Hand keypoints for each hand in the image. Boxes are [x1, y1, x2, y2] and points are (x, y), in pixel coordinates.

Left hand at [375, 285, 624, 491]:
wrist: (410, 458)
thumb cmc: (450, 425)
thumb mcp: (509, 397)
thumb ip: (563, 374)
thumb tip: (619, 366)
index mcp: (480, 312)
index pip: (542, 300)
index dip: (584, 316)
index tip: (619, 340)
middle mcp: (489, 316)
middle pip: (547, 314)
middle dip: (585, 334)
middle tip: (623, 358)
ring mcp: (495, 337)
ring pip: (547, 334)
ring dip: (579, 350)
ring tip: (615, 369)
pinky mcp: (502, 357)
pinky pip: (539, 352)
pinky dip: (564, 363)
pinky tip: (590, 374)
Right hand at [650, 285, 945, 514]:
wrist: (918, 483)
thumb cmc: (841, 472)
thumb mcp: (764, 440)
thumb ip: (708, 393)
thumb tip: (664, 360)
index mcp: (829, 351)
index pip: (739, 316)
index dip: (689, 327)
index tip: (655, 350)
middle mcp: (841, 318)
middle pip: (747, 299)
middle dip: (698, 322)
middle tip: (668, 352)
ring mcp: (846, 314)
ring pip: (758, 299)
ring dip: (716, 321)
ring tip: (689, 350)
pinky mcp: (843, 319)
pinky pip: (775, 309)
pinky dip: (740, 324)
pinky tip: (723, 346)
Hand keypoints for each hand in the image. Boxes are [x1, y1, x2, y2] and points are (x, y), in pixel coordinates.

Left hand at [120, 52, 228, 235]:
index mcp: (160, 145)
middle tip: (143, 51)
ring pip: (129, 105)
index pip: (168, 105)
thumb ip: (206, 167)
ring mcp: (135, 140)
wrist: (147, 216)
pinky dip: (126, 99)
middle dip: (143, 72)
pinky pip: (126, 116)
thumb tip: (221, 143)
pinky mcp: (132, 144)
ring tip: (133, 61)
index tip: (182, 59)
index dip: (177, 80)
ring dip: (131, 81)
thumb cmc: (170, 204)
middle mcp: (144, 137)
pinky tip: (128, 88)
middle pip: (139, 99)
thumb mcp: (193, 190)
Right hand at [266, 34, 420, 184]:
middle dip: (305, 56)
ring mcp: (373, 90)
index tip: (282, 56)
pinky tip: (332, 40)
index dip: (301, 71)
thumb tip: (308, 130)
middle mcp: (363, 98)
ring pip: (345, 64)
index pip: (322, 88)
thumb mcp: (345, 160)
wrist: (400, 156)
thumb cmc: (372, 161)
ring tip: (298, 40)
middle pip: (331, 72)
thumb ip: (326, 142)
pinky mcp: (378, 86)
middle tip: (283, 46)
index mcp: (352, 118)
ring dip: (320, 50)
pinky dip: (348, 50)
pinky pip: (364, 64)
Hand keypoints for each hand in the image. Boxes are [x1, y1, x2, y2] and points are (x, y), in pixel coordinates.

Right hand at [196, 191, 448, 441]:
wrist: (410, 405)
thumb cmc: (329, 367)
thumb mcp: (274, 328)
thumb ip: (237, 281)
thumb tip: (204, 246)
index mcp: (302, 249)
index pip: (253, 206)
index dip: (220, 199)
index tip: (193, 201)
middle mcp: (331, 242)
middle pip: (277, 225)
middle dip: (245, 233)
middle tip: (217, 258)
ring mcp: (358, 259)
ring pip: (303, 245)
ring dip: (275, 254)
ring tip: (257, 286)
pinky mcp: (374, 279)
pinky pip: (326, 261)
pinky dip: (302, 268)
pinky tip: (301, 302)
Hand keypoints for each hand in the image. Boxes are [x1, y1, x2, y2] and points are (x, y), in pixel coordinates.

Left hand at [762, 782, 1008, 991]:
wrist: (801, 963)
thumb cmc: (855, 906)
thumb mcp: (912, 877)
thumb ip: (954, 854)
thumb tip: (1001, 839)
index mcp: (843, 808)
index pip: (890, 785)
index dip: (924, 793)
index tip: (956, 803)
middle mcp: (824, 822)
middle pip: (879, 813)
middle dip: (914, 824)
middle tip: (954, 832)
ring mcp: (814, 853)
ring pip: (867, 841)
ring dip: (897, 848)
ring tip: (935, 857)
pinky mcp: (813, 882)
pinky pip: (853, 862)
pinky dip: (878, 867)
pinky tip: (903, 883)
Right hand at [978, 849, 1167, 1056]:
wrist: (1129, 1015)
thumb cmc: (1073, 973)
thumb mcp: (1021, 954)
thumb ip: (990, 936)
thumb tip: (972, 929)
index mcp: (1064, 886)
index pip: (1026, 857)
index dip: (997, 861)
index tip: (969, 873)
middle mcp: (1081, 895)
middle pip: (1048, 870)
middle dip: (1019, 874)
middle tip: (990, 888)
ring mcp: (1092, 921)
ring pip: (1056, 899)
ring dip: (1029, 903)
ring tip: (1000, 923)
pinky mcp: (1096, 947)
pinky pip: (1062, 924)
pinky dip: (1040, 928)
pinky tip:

^^^^

What you should do
Write out the material again, matching every line.

Task output
Hand keypoints for each hand in the image. Boxes are [x1, y1, x2, y2] and points are (x, y), in pixel coordinates.

Left hand at [375, 285, 624, 491]:
wrist: (410, 458)
thumb cmc: (450, 425)
thumb mcp: (509, 397)
thumb ip: (563, 374)
thumb tip: (619, 366)
index mcp: (480, 312)
index pip: (542, 300)
index dip: (584, 316)
index tip: (619, 340)
middle mcp: (489, 316)
middle pip: (547, 314)
middle dip: (585, 334)
middle tip: (623, 358)
ring mcp: (495, 337)
ring pip: (547, 334)
ring dip: (579, 350)
ring tip: (615, 369)
pinky mcp: (502, 357)
pinky pip: (539, 352)
pinky dip: (564, 363)
pinky tip: (590, 374)
Right hand at [650, 285, 945, 514]:
wrist: (918, 483)
thumb cmc: (841, 472)
thumb mcp: (764, 440)
thumb ip: (708, 393)
thumb tip: (664, 360)
index mcp: (829, 351)
index pip: (739, 316)
index dip: (689, 327)
index tip: (655, 350)
middle mcp: (841, 318)
middle pip: (747, 299)
middle dip: (698, 322)
middle tip: (668, 352)
ring mcp: (846, 314)
ring pip: (758, 299)
ring dip: (716, 321)
ring tip: (689, 350)
pinky mcp: (843, 319)
pinky pip: (775, 309)
pinky dip: (740, 324)
pinky tip: (723, 346)
Hand keypoints for each hand in the image. Boxes are [x1, y1, x2, y2] and points are (x, y), in pixel coordinates.

Left hand at [120, 52, 228, 235]:
index mcp: (160, 145)
middle tip: (143, 51)
ring pip: (129, 105)
index pip: (168, 105)
thumb ip: (206, 167)
ring mcp: (135, 140)
wrist: (147, 216)
pinky dip: (126, 99)
middle dip: (143, 72)
pinky pip: (126, 116)
thumb tip: (221, 143)
pinky mcp: (132, 144)
ring tip: (133, 61)
index tip: (182, 59)
index dip: (177, 80)
ring dip: (131, 81)
thumb cmc: (170, 204)
middle mcp: (144, 137)
pinky tip: (128, 88)
middle pip: (139, 99)
thumb mcp: (193, 190)
Right hand at [266, 34, 420, 184]:
middle dip: (305, 56)
ring mcp: (373, 90)
index tip: (282, 56)
pinky tip: (332, 40)
index dip: (301, 71)
thumb tip: (308, 130)
middle mcp: (363, 98)
ring pip: (345, 64)
index pip: (322, 88)
thumb mcp: (345, 160)
wrist: (400, 156)
thumb cmc: (372, 161)
ring tip: (298, 40)
middle pip: (331, 72)
thumb ip: (326, 142)
pinky mcp: (378, 86)
middle tip: (283, 46)
index mcp: (352, 118)
ring dip: (320, 50)
pinky dip: (348, 50)
pinky pip: (364, 64)
Hand keypoints for each hand in the image. Boxes are [x1, y1, x2, y2] and points are (x, y), in pixel coordinates.

Right hand at [196, 191, 448, 441]:
wrist: (410, 405)
thumb cmc: (329, 367)
thumb mcp: (274, 328)
thumb ip: (237, 281)
thumb tip: (204, 246)
index mcp: (302, 249)
index pip: (253, 206)
index dip: (220, 199)
index tip: (193, 201)
middle mcp: (331, 242)
middle pip: (277, 225)
middle dip: (245, 233)
middle tip: (217, 258)
ring mcp: (358, 259)
ring pip: (303, 245)
ring dip: (275, 254)
ring tip: (257, 286)
pinky mcp: (374, 279)
pinky pip: (326, 261)
pinky dip: (302, 268)
pinky tip: (301, 302)
Hand keypoints for each hand in the image. Boxes are [x1, y1, x2, y2] and points are (x, y), in pixel coordinates.

Left hand at [762, 782, 1008, 991]:
wrist: (801, 963)
thumb cmc: (855, 906)
thumb mcp: (912, 877)
thumb ip: (954, 854)
thumb tip: (1001, 839)
index mcp: (843, 808)
index pip: (890, 785)
index dip: (924, 793)
index tip: (956, 803)
middle mcp: (824, 822)
middle pip: (879, 813)
middle dip: (914, 824)
middle tip: (954, 832)
ring mcp: (814, 853)
ring pip: (867, 841)
ring dip: (897, 848)
ring tip: (935, 857)
pinky mcp: (813, 882)
pinky pip: (853, 862)
pinky dip: (878, 867)
pinky tip: (903, 883)
Right hand at [978, 849, 1167, 1056]:
wrist: (1129, 1015)
thumb cmc: (1073, 973)
thumb mcp: (1021, 954)
thumb ip: (990, 936)
thumb tip: (972, 929)
index mcp: (1064, 886)
index pip: (1026, 857)
index dip: (997, 861)
index tip: (969, 873)
middle mcp: (1081, 895)
middle pip: (1048, 870)
middle dip: (1019, 874)
middle tip: (990, 888)
ring mcp: (1092, 921)
ring pip: (1056, 899)
ring dip: (1029, 903)
ring tip: (1000, 923)
pinky mcp: (1096, 947)
pinky pip: (1062, 924)
pinky dip: (1040, 928)
pinky tip:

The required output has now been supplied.